Digital Summit, Land Use Change Needs Behavior Change
Event Information
We know we have to change. We know the time is now. The question is: How?
Driven by agricultural expansion and the conversion to cash crops and monocultures, the past decades have seen rapid changes affecting landscapes in the tropics – coming largely at the expense of intact forests and other critical ecosystems.
Ultimately, most if not all of these changes are attributable to human behavior – within producer as well as consumer communities. Yet, the most prominent responses to these land use challenges such as REDD+, or more recently, the global large-scale restoration agenda have focused on a limited array of tools designed to shift human behavior, namely financial incentives and legal restrictions.
While other policy fields like public health have a longer history in putting people and their real motivations at the center, concepts from behavioral psychology and economics are now gaining traction in environmental policy. And they did already shape conservation practice for decades, lessons from which solutions are now being distilled.

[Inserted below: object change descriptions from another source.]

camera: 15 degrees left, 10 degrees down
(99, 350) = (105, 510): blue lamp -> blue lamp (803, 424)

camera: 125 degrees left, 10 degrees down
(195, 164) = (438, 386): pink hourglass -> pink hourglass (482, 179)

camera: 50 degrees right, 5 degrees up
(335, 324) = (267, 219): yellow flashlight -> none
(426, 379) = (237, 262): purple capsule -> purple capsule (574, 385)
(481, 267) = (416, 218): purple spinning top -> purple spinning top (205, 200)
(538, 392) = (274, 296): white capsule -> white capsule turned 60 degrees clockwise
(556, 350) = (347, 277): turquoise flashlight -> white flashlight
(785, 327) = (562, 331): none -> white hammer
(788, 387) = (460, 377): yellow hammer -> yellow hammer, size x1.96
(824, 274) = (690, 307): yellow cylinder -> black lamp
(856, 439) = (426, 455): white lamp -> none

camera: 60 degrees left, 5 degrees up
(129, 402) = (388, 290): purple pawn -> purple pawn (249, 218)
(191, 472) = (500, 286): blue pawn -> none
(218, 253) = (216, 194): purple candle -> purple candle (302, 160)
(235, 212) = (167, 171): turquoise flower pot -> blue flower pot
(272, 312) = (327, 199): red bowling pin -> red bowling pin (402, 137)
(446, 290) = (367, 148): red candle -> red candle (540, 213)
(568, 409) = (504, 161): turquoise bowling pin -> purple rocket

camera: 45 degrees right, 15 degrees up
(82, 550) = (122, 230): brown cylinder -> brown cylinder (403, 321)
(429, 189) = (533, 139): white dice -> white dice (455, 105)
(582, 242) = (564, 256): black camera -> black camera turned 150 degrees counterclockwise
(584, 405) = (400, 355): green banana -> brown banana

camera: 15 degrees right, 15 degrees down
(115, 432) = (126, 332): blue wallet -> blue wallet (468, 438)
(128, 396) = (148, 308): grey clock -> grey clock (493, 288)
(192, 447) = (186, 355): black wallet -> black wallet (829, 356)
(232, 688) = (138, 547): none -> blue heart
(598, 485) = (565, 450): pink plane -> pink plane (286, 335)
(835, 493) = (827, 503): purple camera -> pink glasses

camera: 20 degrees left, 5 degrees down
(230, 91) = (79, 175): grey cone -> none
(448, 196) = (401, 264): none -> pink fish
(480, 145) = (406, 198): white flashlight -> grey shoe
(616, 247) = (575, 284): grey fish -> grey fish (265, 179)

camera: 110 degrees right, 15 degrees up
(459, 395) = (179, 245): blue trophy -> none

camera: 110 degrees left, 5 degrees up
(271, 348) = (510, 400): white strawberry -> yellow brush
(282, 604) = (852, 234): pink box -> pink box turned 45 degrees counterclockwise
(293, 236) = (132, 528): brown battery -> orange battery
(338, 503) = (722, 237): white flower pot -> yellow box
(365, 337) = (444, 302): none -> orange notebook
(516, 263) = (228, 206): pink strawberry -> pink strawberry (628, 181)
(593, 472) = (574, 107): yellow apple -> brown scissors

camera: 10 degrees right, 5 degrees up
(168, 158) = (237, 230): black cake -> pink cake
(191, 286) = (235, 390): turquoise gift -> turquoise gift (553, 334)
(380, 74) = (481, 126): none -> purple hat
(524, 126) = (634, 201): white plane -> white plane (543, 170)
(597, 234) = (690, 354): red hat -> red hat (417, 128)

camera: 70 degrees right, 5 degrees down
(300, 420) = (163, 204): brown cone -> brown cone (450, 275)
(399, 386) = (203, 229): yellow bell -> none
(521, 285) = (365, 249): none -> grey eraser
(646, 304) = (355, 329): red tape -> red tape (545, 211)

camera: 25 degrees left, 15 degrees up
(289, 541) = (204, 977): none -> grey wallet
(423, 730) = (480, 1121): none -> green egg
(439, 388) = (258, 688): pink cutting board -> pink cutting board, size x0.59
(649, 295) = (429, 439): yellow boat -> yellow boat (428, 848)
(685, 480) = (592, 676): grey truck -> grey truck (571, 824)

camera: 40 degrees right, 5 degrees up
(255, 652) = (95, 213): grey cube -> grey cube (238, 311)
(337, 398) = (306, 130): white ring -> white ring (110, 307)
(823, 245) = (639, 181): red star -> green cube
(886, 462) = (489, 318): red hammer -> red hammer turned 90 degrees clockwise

Following a session at the Global Landscapes Forum in December 2017, we will convene a group of renowned experts from conservation, development, behavioral design and community-based action to discuss with you the Importance of Behavior Change for Land Use Change. We look forward to an exciting debate that will shed light on how practitioners, scientists and professionals can draw from the wealth of insights that behavior economics and psychology have surfaced.